*** Opening GIVEN INFORMATION ***

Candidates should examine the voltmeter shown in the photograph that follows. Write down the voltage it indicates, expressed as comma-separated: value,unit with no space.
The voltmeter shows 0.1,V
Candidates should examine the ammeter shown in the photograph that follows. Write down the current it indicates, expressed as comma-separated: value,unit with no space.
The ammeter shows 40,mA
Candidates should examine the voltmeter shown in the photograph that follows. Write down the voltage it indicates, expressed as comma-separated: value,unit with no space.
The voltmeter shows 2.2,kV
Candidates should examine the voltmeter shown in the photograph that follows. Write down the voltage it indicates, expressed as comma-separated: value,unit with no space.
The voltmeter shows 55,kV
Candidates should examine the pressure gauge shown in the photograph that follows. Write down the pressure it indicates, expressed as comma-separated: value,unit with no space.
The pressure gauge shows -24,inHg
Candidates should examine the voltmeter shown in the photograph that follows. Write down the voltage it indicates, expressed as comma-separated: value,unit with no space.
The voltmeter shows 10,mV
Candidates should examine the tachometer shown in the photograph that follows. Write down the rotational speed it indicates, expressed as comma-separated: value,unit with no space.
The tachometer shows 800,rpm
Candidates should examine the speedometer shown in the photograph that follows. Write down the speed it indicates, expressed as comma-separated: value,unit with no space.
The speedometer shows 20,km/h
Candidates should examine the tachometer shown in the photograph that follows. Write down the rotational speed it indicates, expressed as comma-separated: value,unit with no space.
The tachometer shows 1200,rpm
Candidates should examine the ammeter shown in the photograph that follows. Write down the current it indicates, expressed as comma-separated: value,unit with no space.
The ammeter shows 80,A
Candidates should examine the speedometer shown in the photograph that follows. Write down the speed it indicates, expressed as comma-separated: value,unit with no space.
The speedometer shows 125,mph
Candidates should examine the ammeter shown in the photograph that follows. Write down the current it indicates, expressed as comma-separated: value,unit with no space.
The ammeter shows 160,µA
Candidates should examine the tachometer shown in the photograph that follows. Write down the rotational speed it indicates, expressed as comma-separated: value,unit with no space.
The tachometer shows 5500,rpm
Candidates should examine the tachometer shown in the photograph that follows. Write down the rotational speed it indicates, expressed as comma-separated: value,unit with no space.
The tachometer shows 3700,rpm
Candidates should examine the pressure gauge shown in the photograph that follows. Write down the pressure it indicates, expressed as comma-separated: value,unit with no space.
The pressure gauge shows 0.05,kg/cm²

*** Closing GIVEN INFORMATION ***

JOB ITEM> Reproduce all of the records above word for word, changing nothing.

SOLUTION TO THE PROBLEM>
Candidates should examine the voltmeter shown in the photograph that follows. Write down the voltage it indicates, expressed as comma-separated: value,unit with no space.
The voltmeter shows 0.1,V
Candidates should examine the ammeter shown in the photograph that follows. Write down the current it indicates, expressed as comma-separated: value,unit with no space.
The ammeter shows 40,mA
Candidates should examine the voltmeter shown in the photograph that follows. Write down the voltage it indicates, expressed as comma-separated: value,unit with no space.
The voltmeter shows 2.2,kV
Candidates should examine the voltmeter shown in the photograph that follows. Write down the voltage it indicates, expressed as comma-separated: value,unit with no space.
The voltmeter shows 55,kV
Candidates should examine the pressure gauge shown in the photograph that follows. Write down the pressure it indicates, expressed as comma-separated: value,unit with no space.
The pressure gauge shows -24,inHg
Candidates should examine the voltmeter shown in the photograph that follows. Write down the voltage it indicates, expressed as comma-separated: value,unit with no space.
The voltmeter shows 10,mV
Candidates should examine the tachometer shown in the photograph that follows. Write down the rotational speed it indicates, expressed as comma-separated: value,unit with no space.
The tachometer shows 800,rpm
Candidates should examine the speedometer shown in the photograph that follows. Write down the speed it indicates, expressed as comma-separated: value,unit with no space.
The speedometer shows 20,km/h
Candidates should examine the tachometer shown in the photograph that follows. Write down the rotational speed it indicates, expressed as comma-separated: value,unit with no space.
The tachometer shows 1200,rpm
Candidates should examine the ammeter shown in the photograph that follows. Write down the current it indicates, expressed as comma-separated: value,unit with no space.
The ammeter shows 80,A
Candidates should examine the speedometer shown in the photograph that follows. Write down the speed it indicates, expressed as comma-separated: value,unit with no space.
The speedometer shows 125,mph
Candidates should examine the ammeter shown in the photograph that follows. Write down the current it indicates, expressed as comma-separated: value,unit with no space.
The ammeter shows 160,µA
Candidates should examine the tachometer shown in the photograph that follows. Write down the rotational speed it indicates, expressed as comma-separated: value,unit with no space.
The tachometer shows 5500,rpm
Candidates should examine the tachometer shown in the photograph that follows. Write down the rotational speed it indicates, expressed as comma-separated: value,unit with no space.
The tachometer shows 3700,rpm
Candidates should examine the pressure gauge shown in the photograph that follows. Write down the pressure it indicates, expressed as comma-separated: value,unit with no space.
The pressure gauge shows 0.05,kg/cm²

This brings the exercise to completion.